[What is required]
The required answer is an exact copy of the records below, without pictures.

── Supplied data

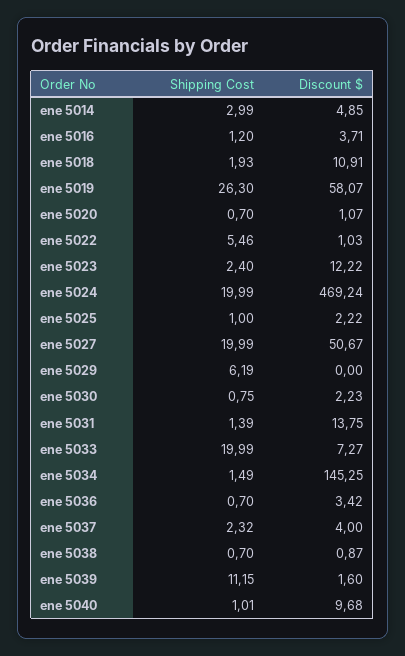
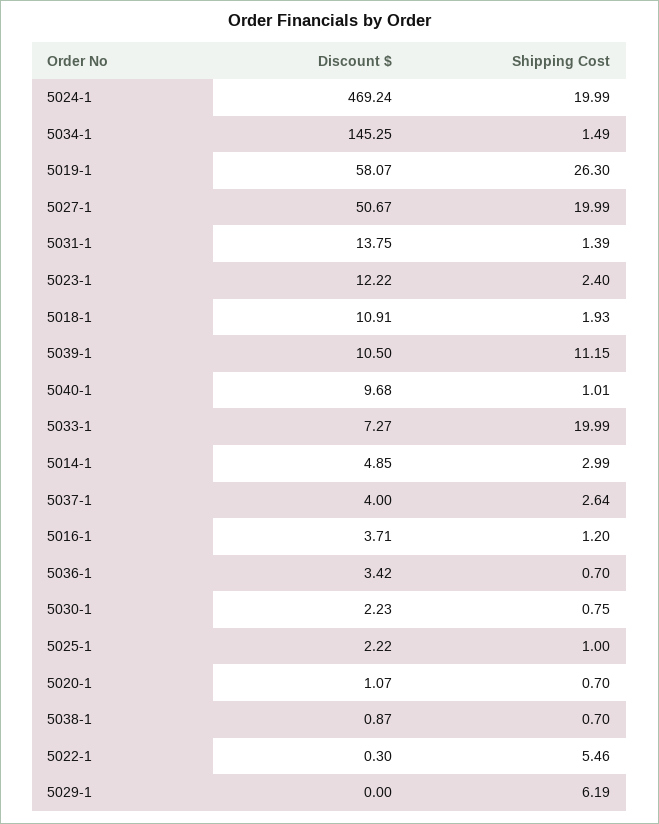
  {
    "Shipping Cost": {
      "ene 5014": 2.99,
      "ene 5016": 1.2,
      "ene 5018": 1.93,
      "ene 5019": 26.3,
      "ene 5020": 0.7,
      "ene 5022": 5.46,
      "ene 5023": 2.4,
      "ene 5024": 19.99,
      "ene 5025": 1,
      "ene 5027": 19.99,
      "ene 5029": 6.19,
      "ene 5030": 0.75,
      "ene 5031": 1.39,
      "ene 5033": 19.99,
      "ene 5034": 1.49,
      "ene 5036": 0.7,
-     "ene 5037": 2.32,
+     "ene 5037": 2.64,
      "ene 5038": 0.7,
      "ene 5039": 11.15,
      "ene 5040": 1.01
    },
    "Discount $": {
      "ene 5014": 4.85,
      "ene 5016": 3.71,
      "ene 5018": 10.91,
      "ene 5019": 58.07,
      "ene 5020": 1.07,
-     "ene 5022": 1.03,
+     "ene 5022": 0.3,
      "ene 5023": 12.22,
      "ene 5024": 469.24,
      "ene 5025": 2.22,
      "ene 5027": 50.67,
      "ene 5029": 0,
      "ene 5030": 2.23,
      "ene 5031": 13.75,
      "ene 5033": 7.27,
      "ene 5034": 145.25,
      "ene 5036": 3.42,
      "ene 5037": 4,
      "ene 5038": 0.87,
-     "ene 5039": 1.6,
+     "ene 5039": 10.5,
      "ene 5040": 9.68
    }
  }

────

[Response area]
  {
    "Shipping Cost": {
      "ene 5014": 2.99,
      "ene 5016": 1.2,
      "ene 5018": 1.93,
      "ene 5019": 26.3,
      "ene 5020": 0.7,
      "ene 5022": 5.46,
      "ene 5023": 2.4,
      "ene 5024": 19.99,
      "ene 5025": 1,
      "ene 5027": 19.99,
      "ene 5029": 6.19,
      "ene 5030": 0.75,
      "ene 5031": 1.39,
      "ene 5033": 19.99,
      "ene 5034": 1.49,
      "ene 5036": 0.7,
-     "ene 5037": 2.32,
+     "ene 5037": 2.64,
      "ene 5038": 0.7,
      "ene 5039": 11.15,
      "ene 5040": 1.01
    },
    "Discount $": {
      "ene 5014": 4.85,
      "ene 5016": 3.71,
      "ene 5018": 10.91,
      "ene 5019": 58.07,
      "ene 5020": 1.07,
-     "ene 5022": 1.03,
+     "ene 5022": 0.3,
      "ene 5023": 12.22,
      "ene 5024": 469.24,
      "ene 5025": 2.22,
      "ene 5027": 50.67,
      "ene 5029": 0,
      "ene 5030": 2.23,
      "ene 5031": 13.75,
      "ene 5033": 7.27,
      "ene 5034": 145.25,
      "ene 5036": 3.42,
      "ene 5037": 4,
      "ene 5038": 0.87,
-     "ene 5039": 1.6,
+     "ene 5039": 10.5,
      "ene 5040": 9.68
    }
  }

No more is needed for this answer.